▼▼▼
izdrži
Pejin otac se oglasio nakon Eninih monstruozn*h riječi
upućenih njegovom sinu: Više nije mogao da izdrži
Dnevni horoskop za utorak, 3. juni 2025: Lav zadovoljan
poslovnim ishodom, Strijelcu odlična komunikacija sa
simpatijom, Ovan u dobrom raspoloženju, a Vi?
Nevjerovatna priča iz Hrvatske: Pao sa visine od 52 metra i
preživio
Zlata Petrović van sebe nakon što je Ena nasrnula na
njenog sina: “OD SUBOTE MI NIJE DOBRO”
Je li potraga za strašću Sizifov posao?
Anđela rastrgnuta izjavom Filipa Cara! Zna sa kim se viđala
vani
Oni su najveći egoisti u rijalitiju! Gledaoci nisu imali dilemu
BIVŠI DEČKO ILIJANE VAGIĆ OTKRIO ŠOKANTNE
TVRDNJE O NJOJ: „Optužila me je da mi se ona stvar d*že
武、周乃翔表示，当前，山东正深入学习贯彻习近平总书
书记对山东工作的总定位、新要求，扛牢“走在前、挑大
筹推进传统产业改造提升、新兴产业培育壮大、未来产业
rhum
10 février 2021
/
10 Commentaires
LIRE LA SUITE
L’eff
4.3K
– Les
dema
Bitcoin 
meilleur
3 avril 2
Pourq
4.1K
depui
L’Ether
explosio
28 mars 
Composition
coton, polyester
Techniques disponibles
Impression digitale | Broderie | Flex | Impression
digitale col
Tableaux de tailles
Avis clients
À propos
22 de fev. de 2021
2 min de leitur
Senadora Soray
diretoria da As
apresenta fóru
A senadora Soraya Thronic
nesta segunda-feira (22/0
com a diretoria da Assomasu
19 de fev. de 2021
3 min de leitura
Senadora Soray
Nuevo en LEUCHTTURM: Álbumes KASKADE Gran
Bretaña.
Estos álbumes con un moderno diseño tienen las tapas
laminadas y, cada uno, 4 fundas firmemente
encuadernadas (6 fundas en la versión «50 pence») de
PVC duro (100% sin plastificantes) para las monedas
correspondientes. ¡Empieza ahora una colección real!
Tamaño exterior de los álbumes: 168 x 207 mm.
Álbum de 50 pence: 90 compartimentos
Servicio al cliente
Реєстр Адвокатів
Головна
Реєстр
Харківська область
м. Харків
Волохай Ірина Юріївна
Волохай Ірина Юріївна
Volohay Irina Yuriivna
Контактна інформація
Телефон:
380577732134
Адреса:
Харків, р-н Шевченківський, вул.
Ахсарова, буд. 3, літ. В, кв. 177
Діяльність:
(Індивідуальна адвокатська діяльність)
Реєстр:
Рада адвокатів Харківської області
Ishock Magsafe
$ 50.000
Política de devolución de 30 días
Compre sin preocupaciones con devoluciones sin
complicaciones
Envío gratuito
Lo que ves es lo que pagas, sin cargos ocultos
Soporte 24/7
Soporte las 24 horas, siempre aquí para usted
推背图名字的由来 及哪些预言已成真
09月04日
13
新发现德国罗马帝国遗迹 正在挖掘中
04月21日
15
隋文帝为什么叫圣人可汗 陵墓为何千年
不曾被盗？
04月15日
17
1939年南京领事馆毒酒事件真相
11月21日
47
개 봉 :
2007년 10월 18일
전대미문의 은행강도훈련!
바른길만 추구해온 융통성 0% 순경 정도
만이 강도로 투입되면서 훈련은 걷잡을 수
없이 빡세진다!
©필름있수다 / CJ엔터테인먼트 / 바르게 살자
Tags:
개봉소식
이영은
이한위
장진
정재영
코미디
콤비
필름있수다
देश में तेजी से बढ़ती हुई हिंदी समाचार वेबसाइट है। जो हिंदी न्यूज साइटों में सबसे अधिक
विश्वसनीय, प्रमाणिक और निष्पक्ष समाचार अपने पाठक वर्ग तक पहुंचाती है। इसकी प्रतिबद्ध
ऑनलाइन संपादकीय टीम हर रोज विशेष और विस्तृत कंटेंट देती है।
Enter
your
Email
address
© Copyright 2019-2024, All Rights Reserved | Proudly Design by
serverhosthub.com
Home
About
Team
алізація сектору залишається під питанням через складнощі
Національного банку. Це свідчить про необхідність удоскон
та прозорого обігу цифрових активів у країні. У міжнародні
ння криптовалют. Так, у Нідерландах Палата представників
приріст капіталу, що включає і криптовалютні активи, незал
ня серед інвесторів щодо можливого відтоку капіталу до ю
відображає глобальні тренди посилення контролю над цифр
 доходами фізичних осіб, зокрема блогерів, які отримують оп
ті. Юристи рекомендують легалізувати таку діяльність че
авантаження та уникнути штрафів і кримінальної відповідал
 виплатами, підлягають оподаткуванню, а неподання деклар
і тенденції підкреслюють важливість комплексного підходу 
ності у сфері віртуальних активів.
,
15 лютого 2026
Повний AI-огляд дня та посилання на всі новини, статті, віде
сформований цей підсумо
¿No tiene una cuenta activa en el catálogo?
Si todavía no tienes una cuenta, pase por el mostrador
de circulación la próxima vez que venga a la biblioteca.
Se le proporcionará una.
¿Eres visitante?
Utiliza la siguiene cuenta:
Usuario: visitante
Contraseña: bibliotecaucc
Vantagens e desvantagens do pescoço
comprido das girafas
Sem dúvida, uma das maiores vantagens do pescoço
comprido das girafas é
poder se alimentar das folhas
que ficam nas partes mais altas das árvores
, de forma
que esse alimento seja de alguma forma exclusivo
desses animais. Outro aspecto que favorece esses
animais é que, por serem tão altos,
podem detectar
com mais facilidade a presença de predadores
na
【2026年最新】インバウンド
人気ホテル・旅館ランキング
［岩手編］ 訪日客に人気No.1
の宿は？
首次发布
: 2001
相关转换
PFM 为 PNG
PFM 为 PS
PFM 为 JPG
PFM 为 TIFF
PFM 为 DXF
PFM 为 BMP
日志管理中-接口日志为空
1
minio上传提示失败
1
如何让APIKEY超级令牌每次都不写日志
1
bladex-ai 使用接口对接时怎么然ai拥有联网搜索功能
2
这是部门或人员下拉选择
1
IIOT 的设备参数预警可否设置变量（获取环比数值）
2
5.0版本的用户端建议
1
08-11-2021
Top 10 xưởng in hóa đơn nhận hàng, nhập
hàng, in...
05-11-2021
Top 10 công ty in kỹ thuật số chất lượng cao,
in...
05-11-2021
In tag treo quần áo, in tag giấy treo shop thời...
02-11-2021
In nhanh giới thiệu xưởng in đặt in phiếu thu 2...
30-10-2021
▲▲▲
Task statement:
Each line from the material above that mentions the word "diretoria" needs to be copied.

Solution to this exercise:
diretoria da As
com a diretoria da Assomasu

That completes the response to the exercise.